Бихевиористская теория революции (П. А. Сорокин) обнаруживает ее смысл в психологических факторах - столкновении подавленного рефлексивного поведения масс и его репрессивного подавления. Непосредственной причиной революции всегда становится ответ большей части общества на рост подавления основных инстинктов - "невозможность обеспечения необходимого минимума удовлетворения этих инстинктов"12. Эта теория (получившая затем широкое распространение в историографии) видит механизм возникновения революций в социальной психологии. Но она не объясняет, почему при спонтанном развитии событий существует повторяемость форм и результатов. Кроме того, она не позволяет провести границу между революцией и простым бунтом, восстанием, смутой, которая определяется не субъективной оценкой того или другого историка, но устанавливается объективной длительностью событий, количеством втянутых в революцию лиц и социальными пружинами, лежащими в корне событий.

Комбинированный подход включает все рассмотренные ранее позиции, стремясь выявить связь системных, структурных (классовых) и поведенческих установок. "Революция, - суммировал А. М. Ону, - есть судорога общественной жизни, акт конвульсивный, насильственный, вызванный нетерпением, нежеланием ждать, что все само собою образуется, раздражением и верою в непрочность того порядка, который люди, прежде молча терпевшие, решили ниспровергнуть насильственным путем"13.

Отметим недостатки всех указанных теоретических схем.
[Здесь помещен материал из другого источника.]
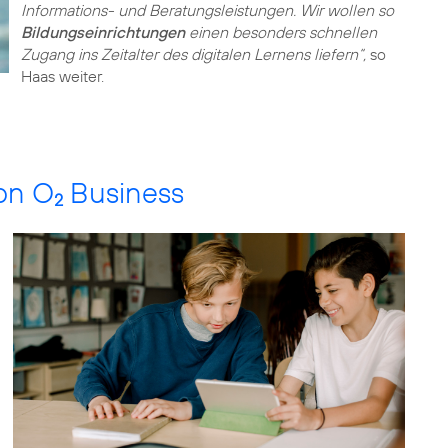
Informations- und Beratungsleistungen. Wir wollen so
Bildungseinrichtungen
einen besonders schnellen
Zugang ins Zeitalter des digitalen Lernens liefern“,
so
Haas weiter.
von O
Business
2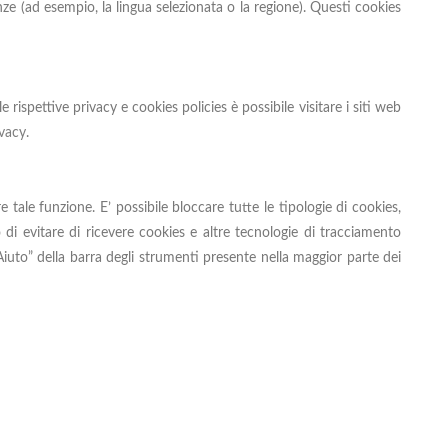
ze (ad esempio, la lingua selezionata o la regione). Questi cookies
rispettive privacy e cookies policies è possibile visitare i siti web
ivacy
.
ale funzione. E’ possibile bloccare tutte le tipologie di cookies,
di evitare di ricevere cookies e altre tecnologie di tracciamento
Aiuto” della barra degli strumenti presente nella maggior parte dei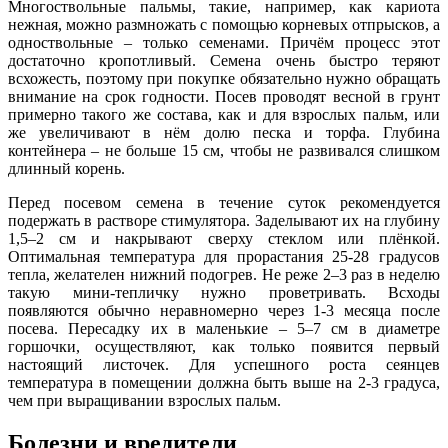
Многоствольные пальмы, такие, например, как кариота
нежная, можно размножать с помощью корневых отпрысков, а
одноствольные – только семенами. Причём процесс этот
достаточно кропотливый. Семена очень быстро теряют
всхожесть, поэтому при покупке обязательно нужно обращать
внимание на срок годности. Посев проводят весной в грунт
примерно такого же состава, как и для взрослых пальм, или
же увеличивают в нём долю песка и торфа. Глубина
контейнера – не больше 15 см, чтобы не развивался слишком
длинный корень.
Перед посевом семена в течение суток рекомендуется
подержать в растворе стимулятора. Заделывают их на глубину
1,5–2 см и накрывают сверху стеклом или плёнкой.
Оптимальная температура для прорастания 25-28 градусов
тепла, желателен нижний подогрев. Не реже 2–3 раз в неделю
такую мини-тепличку нужно проветривать. Всходы
появляются обычно неравномерно через 1-3 месяца после
посева. Пересадку их в маленькие – 5–7 см в диаметре
горшочки, осуществляют, как только появится первый
настоящий листочек. Для успешного роста сеянцев
температура в помещении должна быть выше на 2-3 градуса,
чем при выращивании взрослых пальм.
Болезни и вредители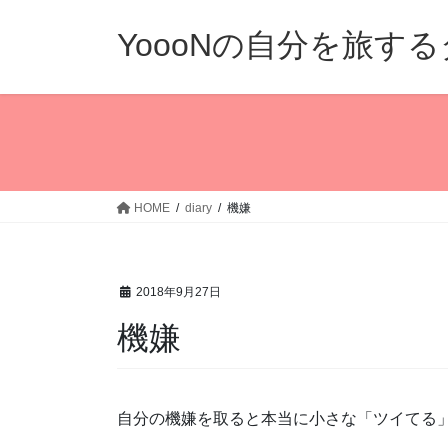
コ
ナ
ン
ビ
YoooNの自分を旅す
テ
ゲ
ン
ー
ツ
シ
へ
ョ
ス
ン
キ
に
ッ
移
HOME
diary
機嫌
プ
動
2018年9月27日
機嫌
自分の機嫌を取ると本当に小さな「ツイてる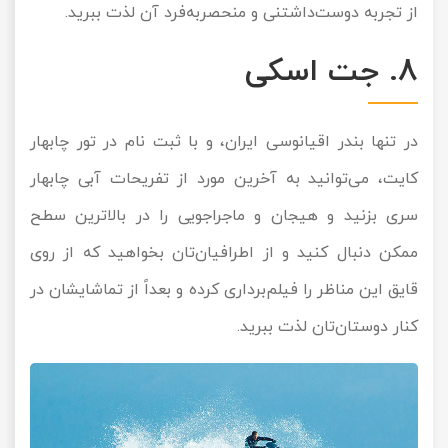
از تجربه دوست‌داشتنی و منحصربه‌فرد آن لذت ببرید.
8. جت اسکی
در تنها بندر اقیانوسی ایران، و با ثبت نام در تور چابهار
کایت، می‌توانید به آخرین مورد از تفریحات آبی چابهار
سری بزنید و هیجان و ماجراجویی را در بالاترین سطح
ممکن دنبال کنید و از اطرافیان‌تان بخواهید که از روی
قایق‌ این مناظر را فیلم‌برداری کرده و بعداً از تماشایشان در
کنار دوستان‌تان لذت ببرید.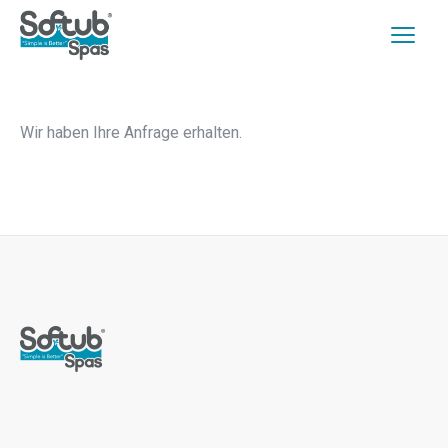
Wir haben Ihre Anfrage erhalten.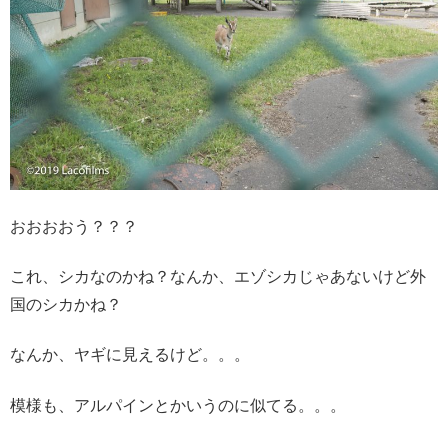
おおおおう？？？
これ、シカなのかね？なんか、エゾシカじゃあないけど外
国のシカかね？
なんか、ヤギに見えるけど。。。
模様も、アルパインとかいうのに似てる。。。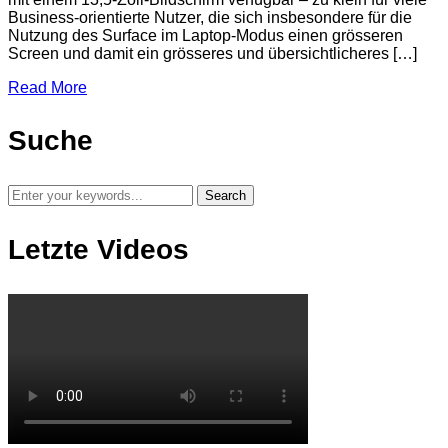
Business-orientierte Nutzer, die sich insbesondere für die
Nutzung des Surface im Laptop-Modus einen grösseren
Screen und damit ein grösseres und übersichtlicheres […]
Read More
Suche
Letzte Videos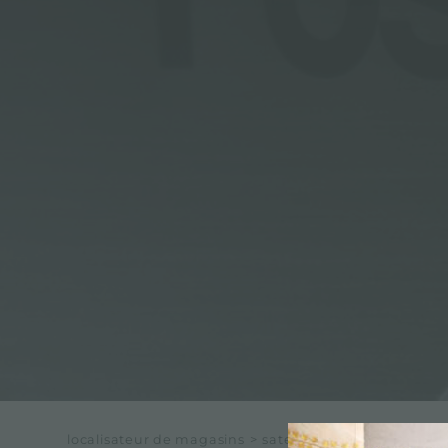
localisateur de magasins
>
sate snc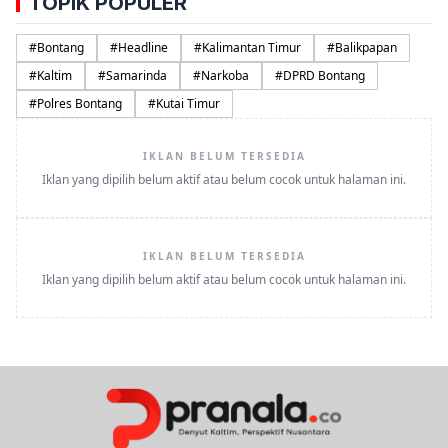
TOPIK POPULER
#
Bontang
#
Headline
#
Kalimantan Timur
#
Balikpapan
#
Kaltim
#
Samarinda
#
Narkoba
#
DPRD Bontang
#
Polres Bontang
#
Kutai Timur
IKLAN BELUM TERSEDIA
Iklan yang dipilih belum aktif atau belum cocok untuk halaman ini.
IKLAN BELUM TERSEDIA
Iklan yang dipilih belum aktif atau belum cocok untuk halaman ini.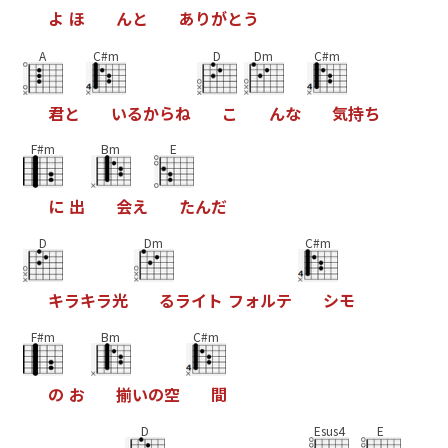
よ
ほ
ん
と
あ
り
が
と
う
A
C#m
D
Dm
C#m
君
と
い
る
か
ら
ね
こ
ん
な
気
持
ち
F#m
Bm
E
に
出
会
え
た
ん
だ
D
Dm
C#m
キ
ラ
キ
ラ
光
る
ラ
イ
ト
フ
ォ
ル
テ
シ
モ
F#m
Bm
C#m
の
お
揃
い
の
空
間
D
Esus4
E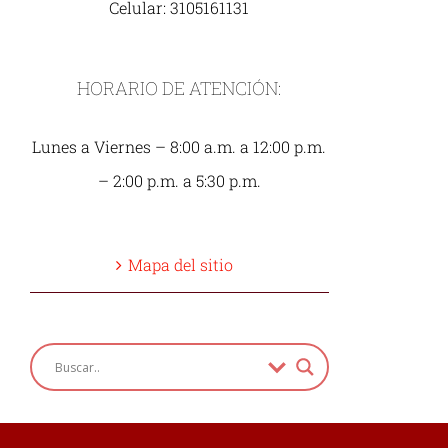
Celular: 3105161131
HORARIO DE ATENCIÓN:
Lunes a Viernes – 8:00 a.m. a 12:00 p.m.
– 2:00 p.m. a 5:30 p.m.
Mapa del sitio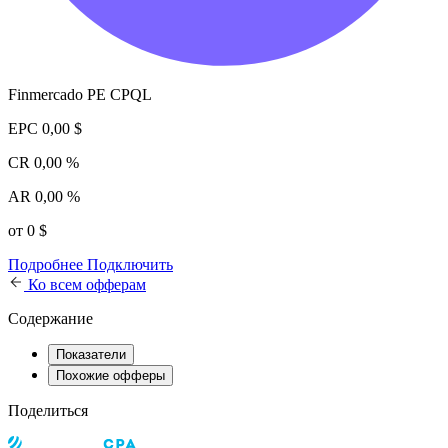
Finmercado PE CPQL
EPC
0,00 $
CR
0,00 %
AR
0,00 %
от 0 $
Подробнее
Подключить
Ко всем офферам
Содержание
Показатели
Похожие офферы
Поделиться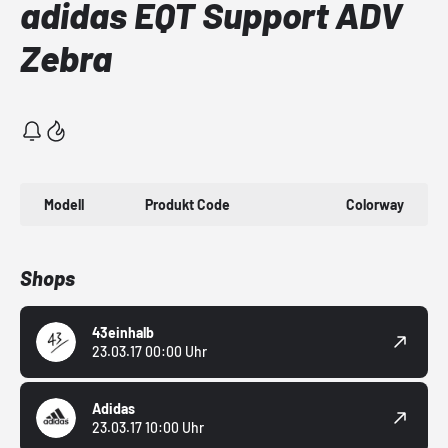
adidas EQT Support ADV
Zebra
Modell
Produkt Code
Colorway
Shops
43einhalb
23.03.17 00:00 Uhr
Adidas
23.03.17 10:00 Uhr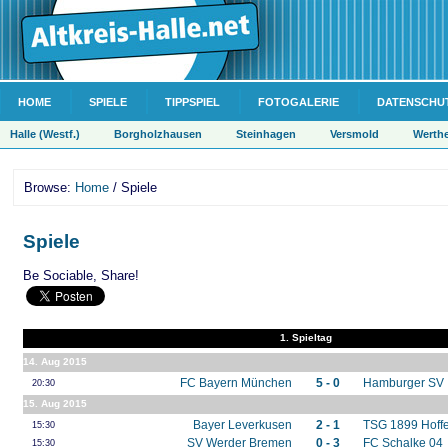
HOME
SPIELE
TIPPSPIEL
FOTOGALERIE
DATENSCHU
Halle (Westf.)
Borgholzhausen
Steinhagen
Versmold
Werth
Browse:
Home
/ Spiele
Spiele
Be Sociable, Share!
1. Spieltag
14. Aug 2015
FC Bayern München
5 - 0
Hamburger SV
20:30
15. Aug 2015
Bayer Leverkusen
2 - 1
TSG 1899 Hoff
15:30
SV Werder Bremen
0 - 3
FC Schalke 04
15:30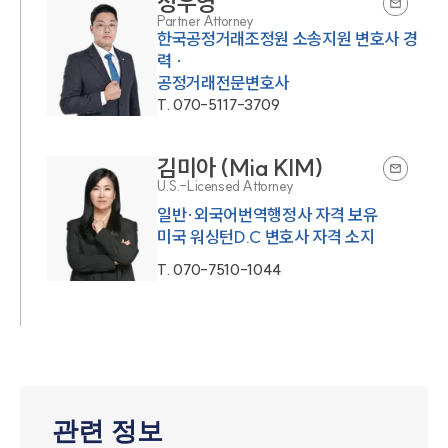
정우영
Partner Attorney
한국공정거래조정원 소송지원 변호사 경
력 ·
공정거래전문변호사
T.
070-5117-3709
김미아 (Mia KIM)
U.S.-Licensed Attorney
일반·외국어번역행정사 자격 보유
미국 워싱턴D.C 변호사 자격 소지
T.
070-7510-1044
관련 정보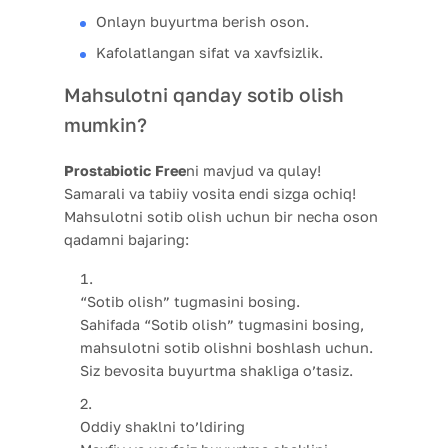
Onlayn buyurtma berish oson.
Kafolatlangan sifat va xavfsizlik.
Mahsulotni qanday sotib olish
mumkin?
Prostabiotic Free
ni mavjud va qulay!
Samarali va tabiiy vosita endi sizga ochiq!
Mahsulotni sotib olish uchun bir necha oson
qadamni bajaring:
“Sotib olish” tugmasini bosing.
Sahifada “Sotib olish” tugmasini bosing,
mahsulotni sotib olishni boshlash uchun.
Siz bevosita buyurtma shakliga o’tasiz.
Oddiy shaklni to’ldiring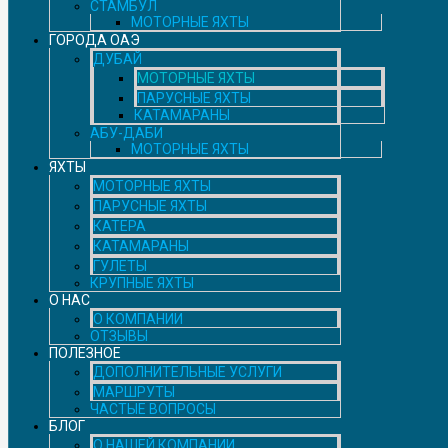
СТАМБУЛ
МОТОРНЫЕ ЯХТЫ
ГОРОДА ОАЭ
ДУБАЙ
МОТОРНЫЕ ЯХТЫ
ПАРУСНЫЕ ЯХТЫ
КАТАМАРАНЫ
АБУ-ДАБИ
МОТОРНЫЕ ЯХТЫ
ЯХТЫ
МОТОРНЫЕ ЯХТЫ
ПАРУСНЫЕ ЯХТЫ
КАТЕРА
КАТАМАРАНЫ
ГУЛЕТЫ
КРУПНЫЕ ЯХТЫ
О НАС
О КОМПАНИИ
ОТЗЫВЫ
ПОЛЕЗНОЕ
ДОПОЛНИТЕЛЬНЫЕ УСЛУГИ
МАРШРУТЫ
ЧАСТЫЕ ВОПРОСЫ
БЛОГ
О НАШЕЙ КОМПАНИИ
Во-первых, они слишком абстрактны: выделение различных фаз революционного процесса подчинено одно-

стр. 5

факторным (экономическим, классовым, психологическим) интерпретациям и не коррелируется с изменениями правовых форм, имевших место в ходе революции; во-вторых, они имеют линейный характер и плохо объясняют срывы в этом процессе; в-третьих, они телеологичны и не раскрывают вариативные механизмы перехода от одной фазы к другой.

Избежать указанных недостатков позволяет неоинституциональный подход, переводя доктринальные дискуссии на уровень правовых актов, институтов, процессов и технологий, показывая, в частности, где была допущена ошибка. На его основе возникает возможность конструировать модели и определять технологии, выяснить соотношение правовых актов, институтов и процессов (технологий) на ключевых фазах революции с целью раскрытия механизмов и, в частности, институциональных ловушек - ошибочных решений, приведших к крушению демократии в России. Становятся ясны и границы конструирования правовой реальности14. Отметим, что данное направление исследований широко представлено в историографии других революций, в частности Французской. Его представителями в прошлом могут считаться такие классические авторы как А. де Токвиль15 или А. Олар16, а в современной историографии - школа Ф. Фюре17. Очевидна актуальность переосмысления в этом направлении и русской революции.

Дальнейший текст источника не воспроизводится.